*Collected data entries:*
+ + + +

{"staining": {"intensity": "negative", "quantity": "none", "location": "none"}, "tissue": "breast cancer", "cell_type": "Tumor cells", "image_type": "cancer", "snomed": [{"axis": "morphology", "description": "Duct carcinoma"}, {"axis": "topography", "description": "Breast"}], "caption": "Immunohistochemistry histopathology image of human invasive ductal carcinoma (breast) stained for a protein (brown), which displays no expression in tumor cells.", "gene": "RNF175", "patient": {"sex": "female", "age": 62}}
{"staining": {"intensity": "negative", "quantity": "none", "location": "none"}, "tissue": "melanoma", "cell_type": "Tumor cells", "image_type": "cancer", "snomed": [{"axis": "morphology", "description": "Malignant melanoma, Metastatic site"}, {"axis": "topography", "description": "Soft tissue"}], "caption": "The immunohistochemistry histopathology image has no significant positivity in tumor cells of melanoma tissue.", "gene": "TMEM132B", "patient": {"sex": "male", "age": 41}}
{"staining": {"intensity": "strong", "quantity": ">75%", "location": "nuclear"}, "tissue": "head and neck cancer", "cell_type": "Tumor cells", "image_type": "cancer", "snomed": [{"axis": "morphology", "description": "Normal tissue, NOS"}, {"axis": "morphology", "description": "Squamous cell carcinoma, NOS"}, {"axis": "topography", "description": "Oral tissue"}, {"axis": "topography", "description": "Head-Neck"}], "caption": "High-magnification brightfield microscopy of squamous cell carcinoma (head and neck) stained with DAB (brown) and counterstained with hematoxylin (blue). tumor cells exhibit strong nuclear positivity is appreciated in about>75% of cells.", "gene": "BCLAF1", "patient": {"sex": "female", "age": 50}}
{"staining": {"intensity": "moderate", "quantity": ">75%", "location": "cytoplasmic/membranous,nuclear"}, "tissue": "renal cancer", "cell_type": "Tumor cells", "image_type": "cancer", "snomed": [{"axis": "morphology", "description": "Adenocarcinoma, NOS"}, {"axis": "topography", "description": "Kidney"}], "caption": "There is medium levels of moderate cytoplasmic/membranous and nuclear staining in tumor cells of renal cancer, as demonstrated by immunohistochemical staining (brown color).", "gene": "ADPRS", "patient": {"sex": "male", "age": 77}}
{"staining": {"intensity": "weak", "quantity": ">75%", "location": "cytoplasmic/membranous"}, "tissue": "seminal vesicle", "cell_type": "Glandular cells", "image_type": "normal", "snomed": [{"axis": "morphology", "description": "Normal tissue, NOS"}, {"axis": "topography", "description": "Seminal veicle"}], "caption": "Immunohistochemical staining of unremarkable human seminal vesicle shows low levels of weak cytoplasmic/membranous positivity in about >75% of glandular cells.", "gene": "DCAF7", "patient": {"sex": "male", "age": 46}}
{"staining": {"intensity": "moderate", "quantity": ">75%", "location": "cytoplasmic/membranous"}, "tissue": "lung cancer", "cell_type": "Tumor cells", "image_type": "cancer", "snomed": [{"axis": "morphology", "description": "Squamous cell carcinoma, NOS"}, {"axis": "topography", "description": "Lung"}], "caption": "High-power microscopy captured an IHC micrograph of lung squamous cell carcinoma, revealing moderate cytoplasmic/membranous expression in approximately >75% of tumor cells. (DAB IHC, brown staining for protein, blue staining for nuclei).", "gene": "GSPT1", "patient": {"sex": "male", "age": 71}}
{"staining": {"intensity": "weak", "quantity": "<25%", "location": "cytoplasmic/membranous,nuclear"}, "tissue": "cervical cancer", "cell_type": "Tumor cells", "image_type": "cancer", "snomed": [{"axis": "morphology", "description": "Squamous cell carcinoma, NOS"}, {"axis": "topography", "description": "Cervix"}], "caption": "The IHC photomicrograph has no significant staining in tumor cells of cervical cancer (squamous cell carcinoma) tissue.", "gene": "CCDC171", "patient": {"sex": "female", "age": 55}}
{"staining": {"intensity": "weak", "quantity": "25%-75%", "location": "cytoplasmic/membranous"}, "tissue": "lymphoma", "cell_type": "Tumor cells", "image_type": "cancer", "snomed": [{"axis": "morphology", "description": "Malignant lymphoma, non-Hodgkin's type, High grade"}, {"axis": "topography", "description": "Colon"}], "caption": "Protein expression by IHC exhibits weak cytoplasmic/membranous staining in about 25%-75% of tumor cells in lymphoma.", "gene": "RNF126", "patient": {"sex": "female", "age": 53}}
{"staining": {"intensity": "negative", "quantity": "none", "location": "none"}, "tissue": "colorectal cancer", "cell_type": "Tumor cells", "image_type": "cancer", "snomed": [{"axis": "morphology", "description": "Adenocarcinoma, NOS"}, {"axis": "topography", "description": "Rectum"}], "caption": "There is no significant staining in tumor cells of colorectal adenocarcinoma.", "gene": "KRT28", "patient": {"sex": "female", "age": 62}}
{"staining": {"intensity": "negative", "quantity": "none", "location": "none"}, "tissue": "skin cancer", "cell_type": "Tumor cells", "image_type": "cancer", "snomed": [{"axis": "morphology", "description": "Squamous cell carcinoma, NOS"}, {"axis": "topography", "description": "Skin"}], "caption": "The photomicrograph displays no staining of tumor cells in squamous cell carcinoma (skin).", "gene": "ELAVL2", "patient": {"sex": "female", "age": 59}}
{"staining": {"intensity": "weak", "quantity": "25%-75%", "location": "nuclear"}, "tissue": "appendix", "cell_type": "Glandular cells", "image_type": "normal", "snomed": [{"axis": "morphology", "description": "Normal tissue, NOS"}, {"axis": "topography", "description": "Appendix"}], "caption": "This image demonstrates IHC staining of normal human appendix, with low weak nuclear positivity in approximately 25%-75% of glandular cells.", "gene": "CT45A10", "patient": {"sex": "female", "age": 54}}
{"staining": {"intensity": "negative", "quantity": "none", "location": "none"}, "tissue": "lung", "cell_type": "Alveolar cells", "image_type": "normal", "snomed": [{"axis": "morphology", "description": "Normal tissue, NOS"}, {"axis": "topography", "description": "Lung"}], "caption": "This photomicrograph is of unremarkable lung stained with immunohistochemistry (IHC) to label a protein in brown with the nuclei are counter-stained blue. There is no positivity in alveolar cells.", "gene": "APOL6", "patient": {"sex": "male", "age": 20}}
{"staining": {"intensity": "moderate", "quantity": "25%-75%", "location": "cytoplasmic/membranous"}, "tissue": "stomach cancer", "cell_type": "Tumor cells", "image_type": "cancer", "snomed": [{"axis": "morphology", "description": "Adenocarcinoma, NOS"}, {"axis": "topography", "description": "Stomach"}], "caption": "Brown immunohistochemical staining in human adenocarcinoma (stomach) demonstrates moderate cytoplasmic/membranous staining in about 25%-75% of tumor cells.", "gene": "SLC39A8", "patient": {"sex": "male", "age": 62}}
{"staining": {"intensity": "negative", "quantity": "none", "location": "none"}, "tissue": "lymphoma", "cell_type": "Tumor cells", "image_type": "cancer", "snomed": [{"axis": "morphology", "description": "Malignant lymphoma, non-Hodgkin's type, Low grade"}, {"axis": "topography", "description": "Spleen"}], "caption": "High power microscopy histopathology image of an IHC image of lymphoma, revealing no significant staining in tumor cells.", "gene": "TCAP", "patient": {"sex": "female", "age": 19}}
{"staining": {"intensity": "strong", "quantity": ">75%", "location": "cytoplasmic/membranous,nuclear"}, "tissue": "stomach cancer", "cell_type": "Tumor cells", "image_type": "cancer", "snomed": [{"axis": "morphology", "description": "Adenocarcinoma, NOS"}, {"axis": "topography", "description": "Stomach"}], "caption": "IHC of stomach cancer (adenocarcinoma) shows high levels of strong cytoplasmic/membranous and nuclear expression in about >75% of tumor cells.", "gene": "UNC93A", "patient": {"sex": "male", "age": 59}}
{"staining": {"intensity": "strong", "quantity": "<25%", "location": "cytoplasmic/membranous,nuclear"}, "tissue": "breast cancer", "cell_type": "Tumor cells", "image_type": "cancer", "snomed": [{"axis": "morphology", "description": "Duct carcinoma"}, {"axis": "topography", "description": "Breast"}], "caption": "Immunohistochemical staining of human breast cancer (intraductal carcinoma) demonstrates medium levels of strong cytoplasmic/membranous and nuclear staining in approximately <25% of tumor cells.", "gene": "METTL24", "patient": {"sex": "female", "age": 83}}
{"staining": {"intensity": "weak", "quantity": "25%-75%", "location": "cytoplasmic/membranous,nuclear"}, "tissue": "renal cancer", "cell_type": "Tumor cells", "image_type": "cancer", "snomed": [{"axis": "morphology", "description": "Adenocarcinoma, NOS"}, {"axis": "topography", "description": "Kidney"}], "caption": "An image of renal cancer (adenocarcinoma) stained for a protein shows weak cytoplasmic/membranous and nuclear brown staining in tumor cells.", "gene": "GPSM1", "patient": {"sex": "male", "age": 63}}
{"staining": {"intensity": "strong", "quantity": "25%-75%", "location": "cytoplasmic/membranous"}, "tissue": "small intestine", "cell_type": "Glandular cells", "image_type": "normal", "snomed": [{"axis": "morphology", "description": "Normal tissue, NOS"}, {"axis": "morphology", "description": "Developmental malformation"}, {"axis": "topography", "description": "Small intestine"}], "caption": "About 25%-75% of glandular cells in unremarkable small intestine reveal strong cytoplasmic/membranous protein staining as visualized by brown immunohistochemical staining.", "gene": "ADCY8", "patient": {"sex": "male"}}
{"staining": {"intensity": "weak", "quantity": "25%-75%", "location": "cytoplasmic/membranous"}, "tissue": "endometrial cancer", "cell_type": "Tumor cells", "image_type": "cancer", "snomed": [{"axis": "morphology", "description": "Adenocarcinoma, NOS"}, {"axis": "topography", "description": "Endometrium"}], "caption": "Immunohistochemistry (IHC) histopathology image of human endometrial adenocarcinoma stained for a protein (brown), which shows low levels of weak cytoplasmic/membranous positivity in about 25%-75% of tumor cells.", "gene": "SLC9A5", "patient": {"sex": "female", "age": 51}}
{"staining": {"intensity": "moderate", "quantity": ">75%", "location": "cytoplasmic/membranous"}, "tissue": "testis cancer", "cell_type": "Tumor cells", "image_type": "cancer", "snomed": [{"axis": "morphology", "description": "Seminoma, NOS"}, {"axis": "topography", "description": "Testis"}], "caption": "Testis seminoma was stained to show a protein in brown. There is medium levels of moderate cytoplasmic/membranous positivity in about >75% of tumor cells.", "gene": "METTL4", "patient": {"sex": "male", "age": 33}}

+ + + +

*WHAT TO PRODUCE:* Retype the records above exactly, from their first line through the line that contains "histopathology image has", and stop there.

*WRITTEN SOLUTION:*
{"staining": {"intensity": "negative", "quantity": "none", "location": "none"}, "tissue": "breast cancer", "cell_type": "Tumor cells", "image_type": "cancer", "snomed": [{"axis": "morphology", "description": "Duct carcinoma"}, {"axis": "topography", "description": "Breast"}], "caption": "Immunohistochemistry histopathology image of human invasive ductal carcinoma (breast) stained for a protein (brown), which displays no expression in tumor cells.", "gene": "RNF175", "patient": {"sex": "female", "age": 62}}
{"staining": {"intensity": "negative", "quantity": "none", "location": "none"}, "tissue": "melanoma", "cell_type": "Tumor cells", "image_type": "cancer", "snomed": [{"axis": "morphology", "description": "Malignant melanoma, Metastatic site"}, {"axis": "topography", "description": "Soft tissue"}], "caption": "The immunohistochemistry histopathology image has no significant positivity in tumor cells of melanoma tissue.", "gene": "TMEM132B", "patient": {"sex": "male", "age": 41}}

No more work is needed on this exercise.